[Stored data entries]
________________________

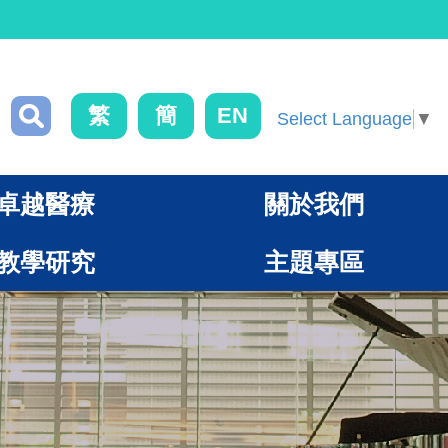
繁
簡
EN
Select Language
▼
卓越醫療
關於我們
教學研究
主題專區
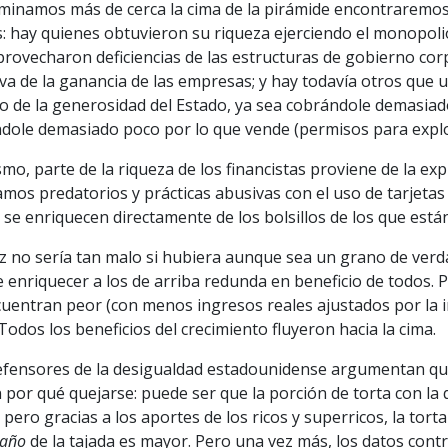
aminamos más de cerca la cima de la pirámide encontraremos
: hay quienes obtuvieron su riqueza ejerciendo el monopolio
provecharon deficiencias de las estructuras de gobierno co
va de la ganancia de las empresas; y hay todavía otros que 
do de la generosidad del Estado, ya sea cobrándole demasia
dole demasiado poco por lo que vende (permisos para explo
mo, parte de la riqueza de los financistas proviene de la ex
mos predatorios y prácticas abusivas con el uso de tarjetas 
 se enriquecen directamente de los bolsillos de los que está
z no sería tan malo si hubiera aunque sea un grano de verdad
 enriquecer a los de arriba redunda en beneficio de todos.
uentran peor (con menos ingresos reales ajustados por la i
Todos los beneficios del crecimiento fluyeron hacia la cima.
efensores de la desigualdad estadounidense argumentan que
n por qué quejarse: puede ser que la porción de torta con l
 pero gracias a los aportes de los ricos y superricos, la tort
año
de la tajada es mayor. Pero una vez más, los datos cont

________________________

*Task directions*: Recast the text in the entries above, from the line with "aminamos más de" to the line with "va de la ganancia", as a Markdown table with the columns n and Text, numbering each row and leaving out blank lines.

*Written response*:
| n | Text |
|---|---|
| 1 | aminamos más de cerca la cima de la pirámide encontraremos |
| 2 | : hay quienes obtuvieron su riqueza ejerciendo el monopolio |
| 3 | provecharon deficiencias de las estructuras de gobierno co |
| 4 | va de la ganancia de las empresas; y hay todavía otros que  |